Bikes for Refugees


Facebooktwitter

Bikes for Refugees SA Incorporated (ABN 20 663 461 735) is a bike recycling scheme, under the supervision of BISA, supplying bikes free of charge, to people in need. The scheme is in its 13th year, and has handled over 3,500 bikes.

The scheme is a registered charity with the Australian Charities & Not-for-Profits Commission. It also holds a Licence for Collections for Charitable Purposes in SA (Lic No CCP2132).

Location: The Joinery, 111 Franklin St, Adelaide (see map on this page)

Open Saturdays 9-1, Monday 11-5; Often open other weekdays also – drop by, contact Mike, or see Facebook.

We focus on needs of Adelaide’s refugees and asylum seekers. We also help others in need from time to time. We aim to help people in a friendly way, and without discrimination.

Bikes are supplied on the basis of a referral, usually from a recognised welfare organisation. All bikes are checked and serviced. They are mostly well known brands, suitable for short journeys on the road.

BfR also operates Adelaide Community Bicycle Workshop – a community enterprise open to the public, where volunteers help people to service or restore their bikes, borrow tools, etc.

In 2013-14, Bikes for Refugees handled 400 bicycles, most of which were donated by the public. 5 bikes in 6 – 340 bikes – were returned to rideable condition, and given to people in need. Of the remaining 60 bikes – 40 were dismantled for parts, to repair others bikes; 20 sold to help raise funds.

To request a bike for someone in need – information here.

For more information on Adelaide Community Bicycle Workshop, visit the website.

We also posted other documents, providing more information on what we do – see the end of the web page.

Contact: Mike Brisco (co-ordinator), mikejbrisco@gmail.com, 0435 02 16 81

How Bikes for Refugees started:

In 2002, the sister of a Bicycle Institute member met some African people speaking French, which she also spoke. They were from Congo, and expressed interest in cycling here, as they didn’t have cars.

Bicycle Institute members responded with 18 bikes: 4 for the Congolese people; 14 to the Australian Refugee Association (ARA) to help others. The scheme continued for a number of years, supplying bikes to other welfare organisations to give out.

Nowadays, most people visit us directly in Franklin Street to collect their bikes.

The Need:

Adelaide is designed around car ownership. If  you don’t own a car,  it is difficult  to meet daily needs. And most services are designed, assuming you can drive there. Your  house may be 2 or 3 km from the nearest school, or shops. Public transport may be infrequent or non-existent.

Refugees settling in Adelaide often need several months to get a driving licence and a car. In the meantime they depend on walking, lifts, or public transport.

-*-*-

REQUIRED TASKS:
(1) According to the Bikes for Refugees page, how many bikes were returned to rideable condition and given to people in need in 2013-14?
(2) Pick up the Bikes for Refugees page right after its final sentence and carry on writing it.
The material that follows comes from a separate source and is unrelated to the Bikes for Refugees page.

-*-*-

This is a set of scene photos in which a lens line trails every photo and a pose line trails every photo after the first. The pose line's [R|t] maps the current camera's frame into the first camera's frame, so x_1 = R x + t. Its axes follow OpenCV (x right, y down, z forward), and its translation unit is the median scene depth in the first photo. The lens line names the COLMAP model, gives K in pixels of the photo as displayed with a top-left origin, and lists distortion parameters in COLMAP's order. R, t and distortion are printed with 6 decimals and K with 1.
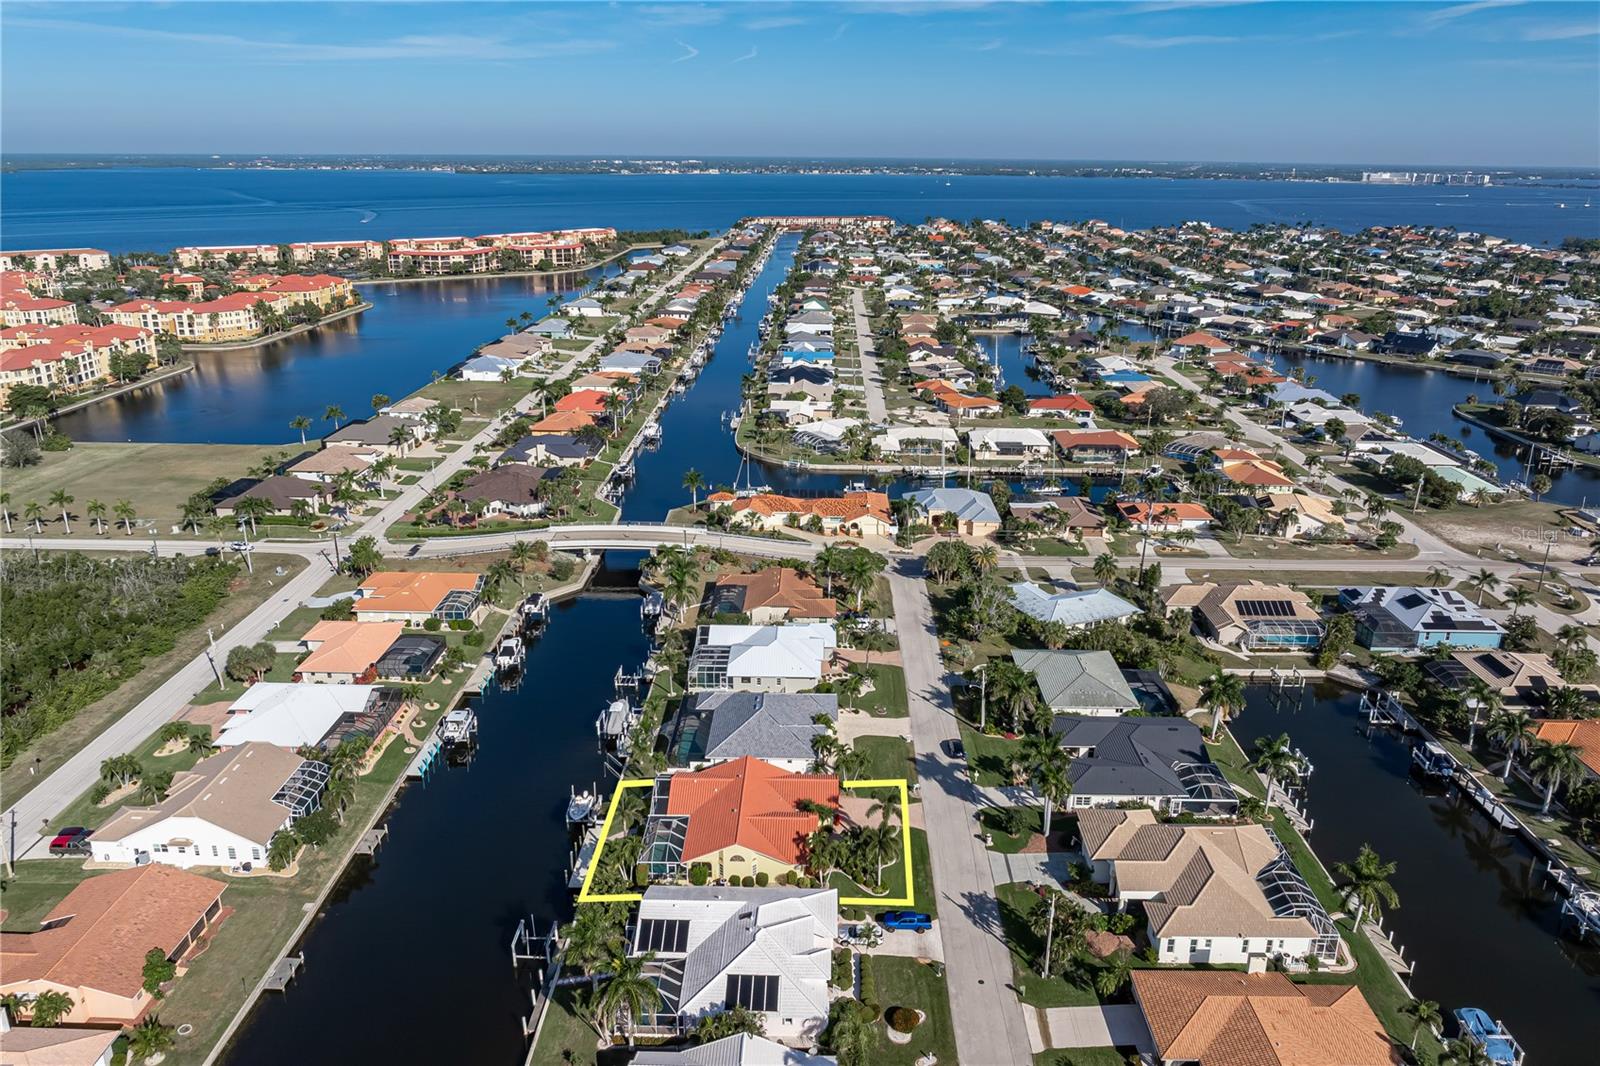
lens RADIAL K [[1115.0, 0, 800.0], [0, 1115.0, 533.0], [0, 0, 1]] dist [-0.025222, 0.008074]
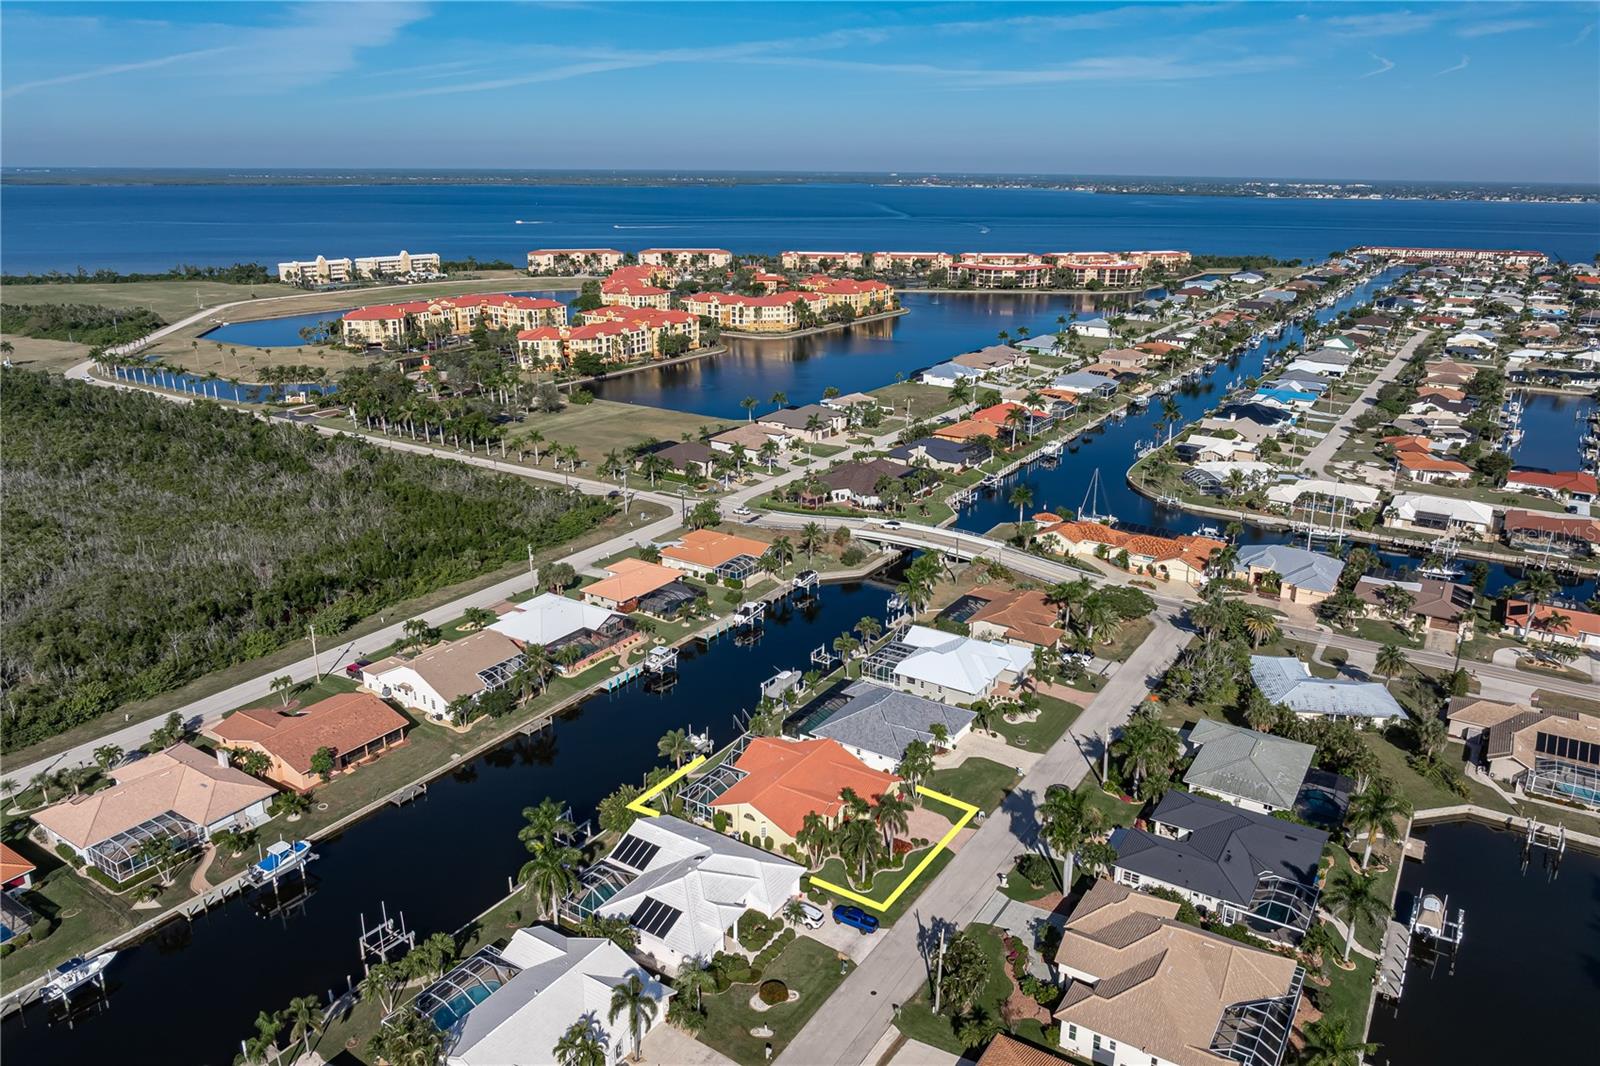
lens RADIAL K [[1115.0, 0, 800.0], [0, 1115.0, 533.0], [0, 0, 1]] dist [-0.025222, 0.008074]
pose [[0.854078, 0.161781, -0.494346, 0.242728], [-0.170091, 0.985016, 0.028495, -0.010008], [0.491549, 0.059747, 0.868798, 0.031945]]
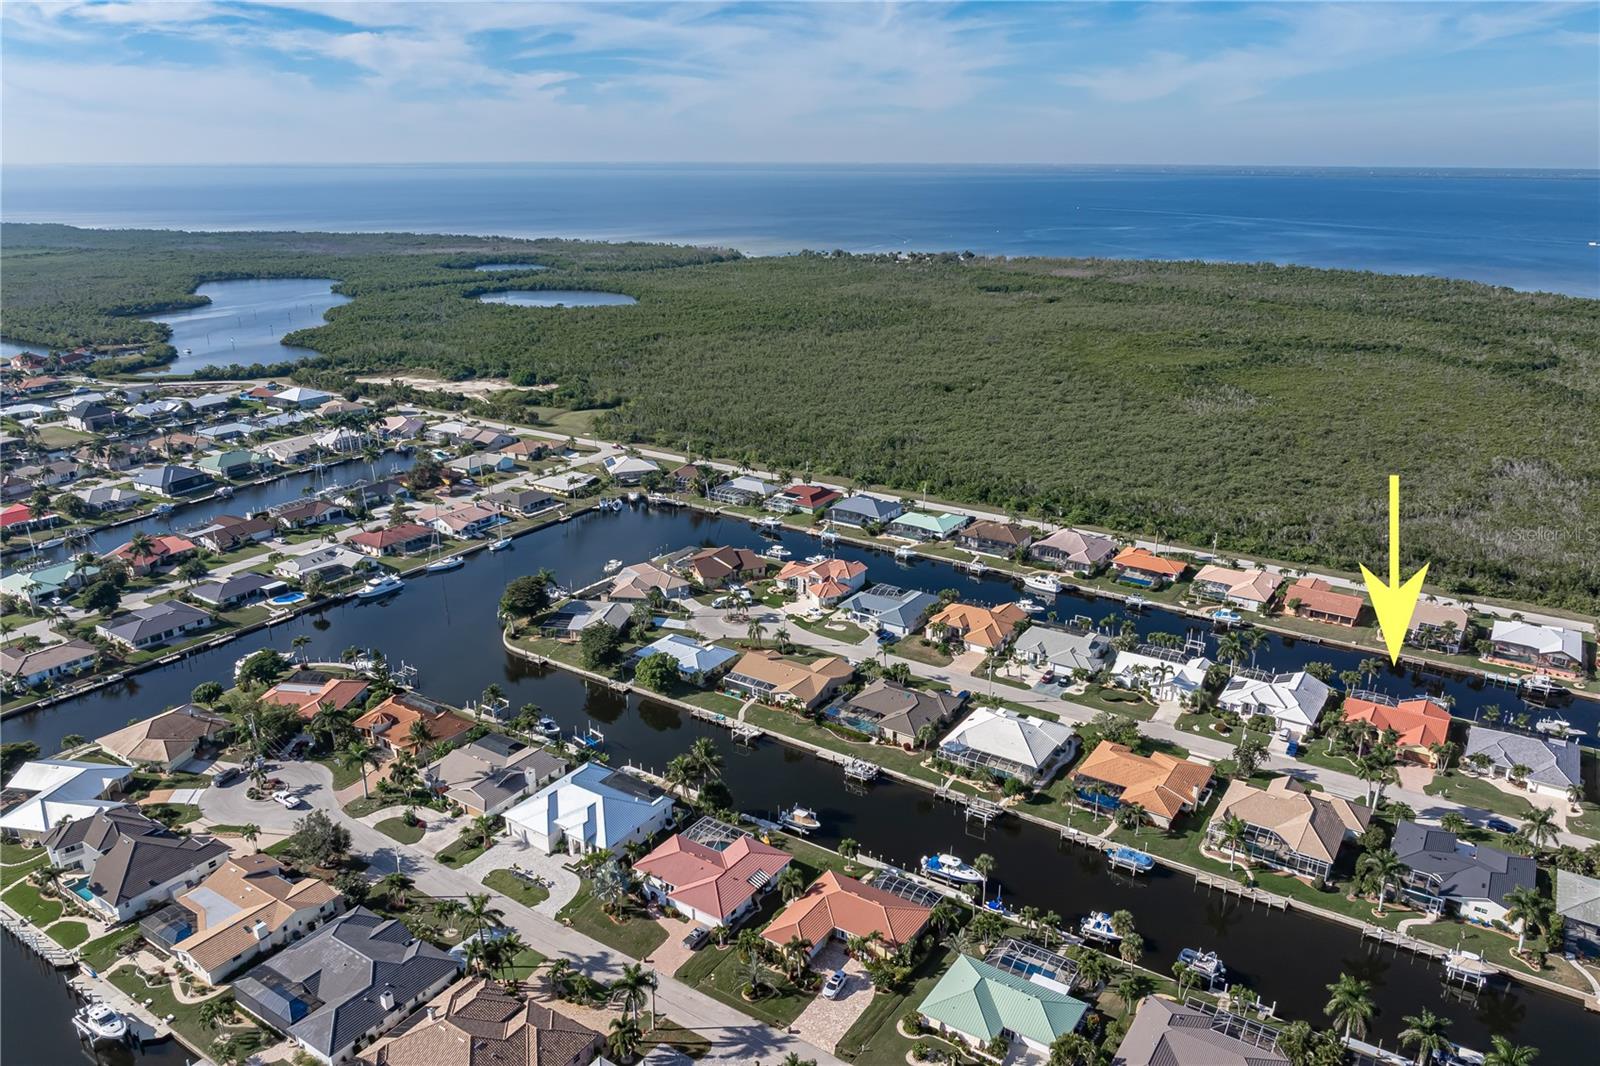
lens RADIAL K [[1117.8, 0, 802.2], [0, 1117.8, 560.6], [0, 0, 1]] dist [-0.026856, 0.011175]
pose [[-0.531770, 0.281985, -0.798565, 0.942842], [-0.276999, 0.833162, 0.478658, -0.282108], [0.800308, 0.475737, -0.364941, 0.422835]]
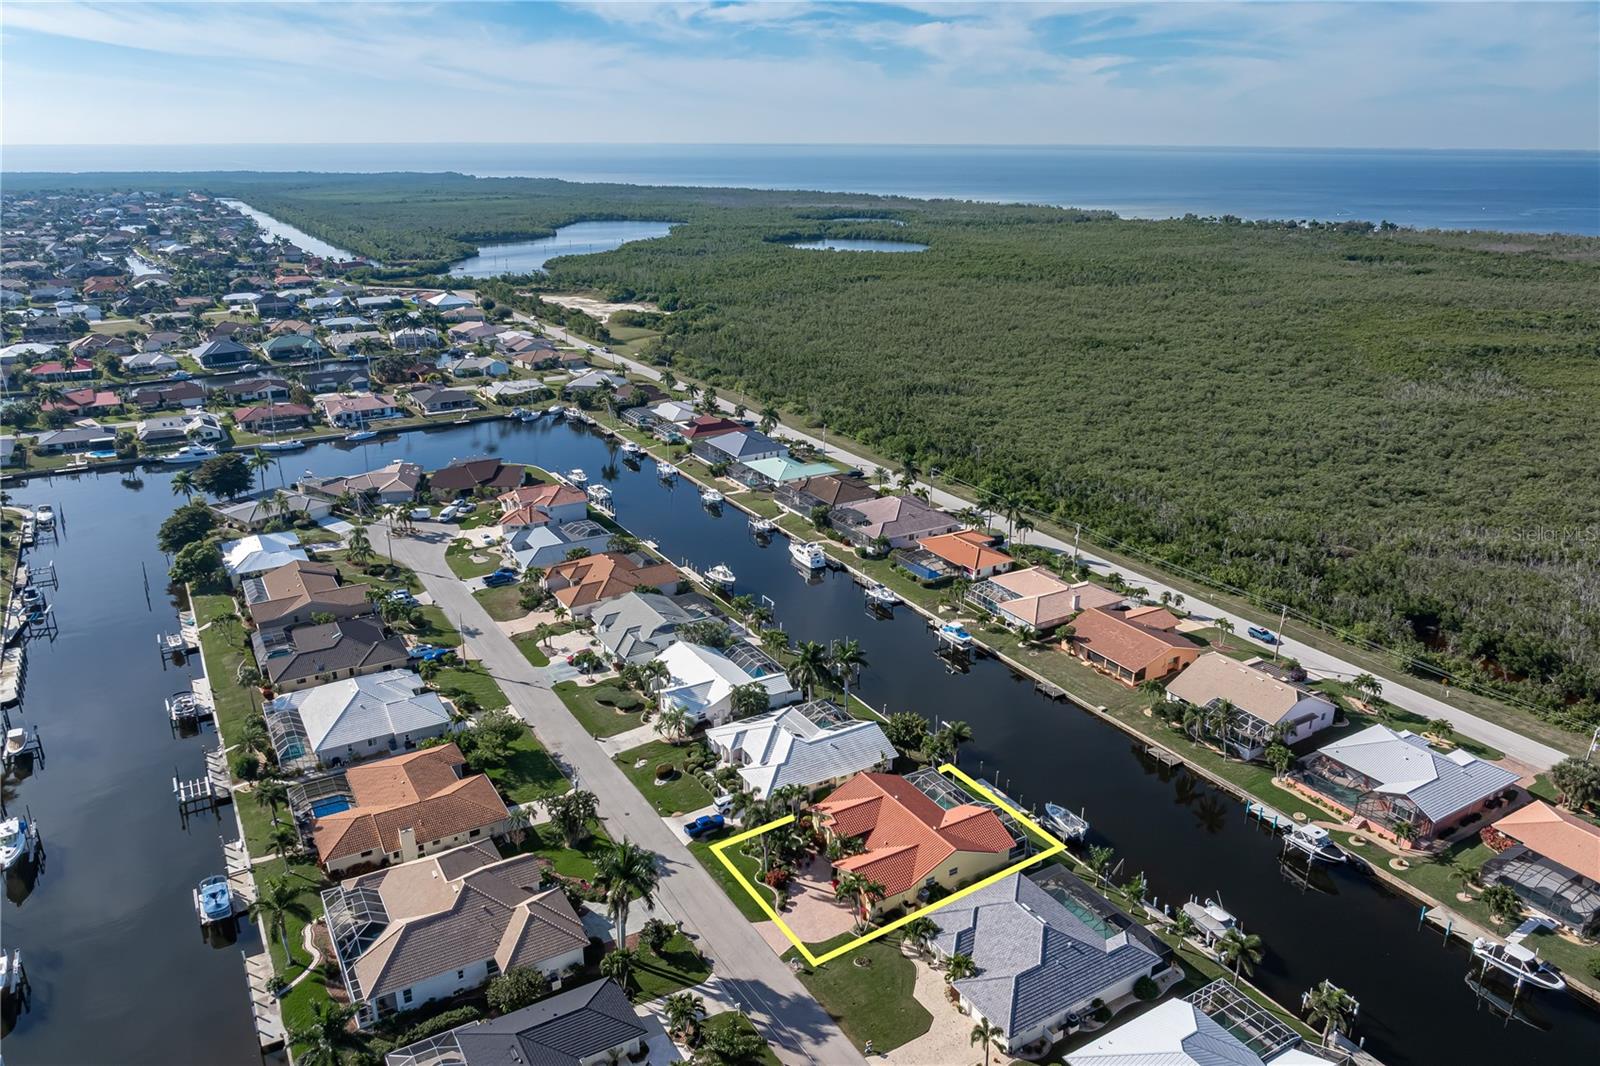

-*-*-

ANSWER SECTION:
(1) 340 bikes.

(2)
To help meet their transport needs,  we supply reliable secondhand bikes free of charge, plus low cost accessories. The bikes are suitable for short local journeys on road, e.g to shops, public transport, English lessons,  library,  friends. Children and teenagers can use the bikes for recreation, exercise, or to get to school.

Resources and funding:

Bikes for Refugees depends on private individuals, who volunteer their time free of charge; and on donations of parts and bikes from the public. Our income comes from sale of bikes or parts: either higher quality items where sale of one item provides significant funds; or older items, of interest to cycling enthusiasts.

We have some support in the form of provision of workspace, currently from Conseration Council of S Australia, and before that from West Torrens Council. Otherwise, we receive no on-going assistance, or government grants.

How to support Bikes for Refugees:

  • Donate a bike (from 07 Feb  2015).
    We welcome bikes that are in OK condition, and that we can get going again, relatively quickly. All  bikes get checked, serviced, and repaired if needed before they get handed on. A bit of rust is OK; so are flat tyres.  Most models, makes and styles are acceptable, though there are a few we can’t use.
  • Childrens bikes (12, 16 and 20 in wheel) – not needed due to low demand (June 2015)
  • ‘Budget brand bikes’  eg Huffy, Cyclops, Dunlop, Kent, Southern Star, Nitro. We only accept these if unridden, or as-new.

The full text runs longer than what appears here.